The data:
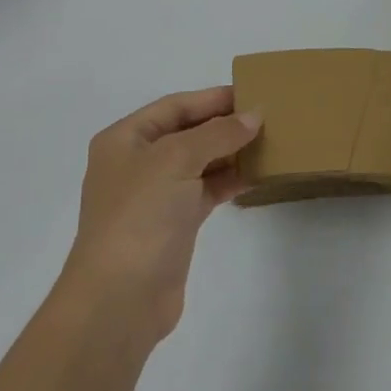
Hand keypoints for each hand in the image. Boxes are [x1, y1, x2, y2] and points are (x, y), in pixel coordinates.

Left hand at [63, 86, 260, 343]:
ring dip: (230, 152)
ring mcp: (155, 196)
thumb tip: (254, 116)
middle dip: (224, 124)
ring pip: (199, 162)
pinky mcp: (173, 224)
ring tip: (270, 142)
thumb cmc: (140, 215)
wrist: (120, 298)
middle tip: (268, 117)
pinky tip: (257, 174)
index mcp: (125, 139)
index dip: (212, 98)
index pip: (175, 106)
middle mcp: (137, 163)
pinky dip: (229, 180)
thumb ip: (218, 133)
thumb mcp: (177, 159)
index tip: (252, 93)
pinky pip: (205, 190)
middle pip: (187, 132)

Work to be completed:
Could you show every line of the listing that holds the string "middle"?

Task solution:
middle dip: (224, 124)
middle tip: (268, 117)
middle mcp: (137, 163)
middle pip: (187, 132)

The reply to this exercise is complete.